Padang – Pemerintah Provinsi Sumatera Barat (Sumbar) menargetkan percepatan penyelesaian proyek strategis nasional Jalan Tol Pekanbaru-Padang, khususnya seksi Padang-Sicincin, melalui sinergi dengan berbagai pihak. Hal ini ditunjukkan dengan kunjungan kerja Chief Operating Officer (COO) Danantara Indonesia, Dony Oskaria, pada Kamis (19/2/2026), yang melibatkan jajaran manajemen Danantara, perwakilan pemerintah daerah, serta pemangku kepentingan terkait.
Kunjungan tersebut dihadiri oleh sejumlah tokoh penting, termasuk Andre Rosiade, Mahyeldi Ansharullah, Sugeng Rochadi, Iwan Hermawan, dan Aji Prasetyanti.
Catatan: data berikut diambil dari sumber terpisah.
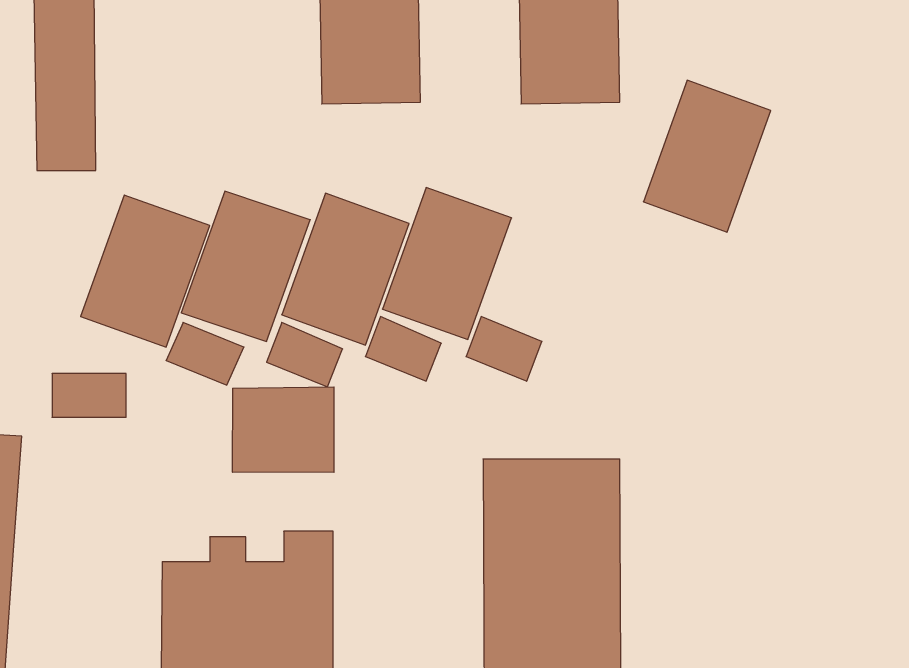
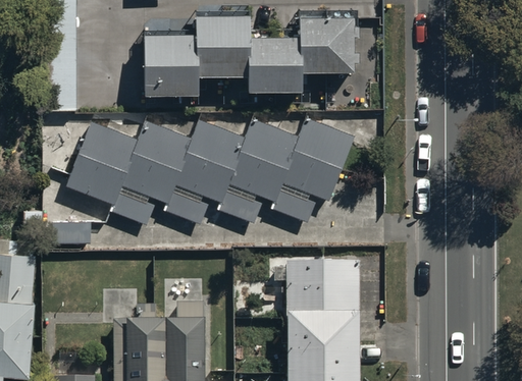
building: none -> [251,35,304,94]
building: none -> [144,36,197,95]
building: [643,80,771,232] -> [285,119,354,201]
building: [233,387,334,472] -> none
Fokus utama dari kunjungan kerja ini adalah peninjauan langsung ke Jalan Tol Padang-Sicincin dan Interchange Lubuk Alung, yang dinilai sebagai titik krusial dalam konektivitas wilayah.
Saat ini, jalur utama (main road) dan Tempat Istirahat dan Pelayanan (TIP) telah rampung dan dioperasikan. Pekerjaan konstruksi terkonsentrasi pada penyelesaian akses Lubuk Alung, yang progresnya mencapai 20,90 persen. Dalam peninjauan tersebut, manajemen dan para pemangku kepentingan membahas dampak strategis Jalan Tol Padang-Sicincin bagi masyarakat Sumbar.
Ruas tol ini diharapkan dapat memangkas waktu tempuh perjalanan secara signifikan, dari 1,5–2 jam menjadi 30–45 menit. Selain itu, tol ini diharapkan dapat meningkatkan konektivitas antardaerah dan mendorong pertumbuhan ekonomi melalui kelancaran distribusi logistik, penguatan sektor pariwisata, serta peningkatan investasi.
Menurut Iwan Hermawan, aspek keselamatan menjadi prioritas utama dalam pengoperasian ruas tol ini. “Kami memastikan kesiapan operasional, aspek keselamatan, serta kenyamanan pengguna jalan menjadi prioritas utama,” ujarnya. Ia menambahkan bahwa kehadiran Jalan Tol Padang-Sicincin diharapkan dapat mendukung kelancaran arus mudik dan balik Lebaran 2026, sehingga perjalanan masyarakat menjadi lebih aman dan efisien.
Jalan Tol Padang-Sicincin telah dibuka untuk umum, dan manfaatnya mulai dirasakan oleh masyarakat. Kehadiran ruas tol ini diharapkan memberikan kontribusi signifikan dalam mendukung kelancaran mobilitas, terutama pada periode mudik dan balik Lebaran 2026, serta meningkatkan standar keselamatan dan kenyamanan perjalanan.
Kunjungan kerja ini mencerminkan sinergi dan komitmen bersama antara Danantara, pemerintah daerah, dan Badan Usaha Jalan Tol dalam memastikan proyek berjalan sesuai target, baik dari sisi kualitas konstruksi, keselamatan, maupun kesiapan operasional. Tujuannya adalah agar manfaat infrastruktur dapat dirasakan secara optimal oleh masyarakat Sumbar.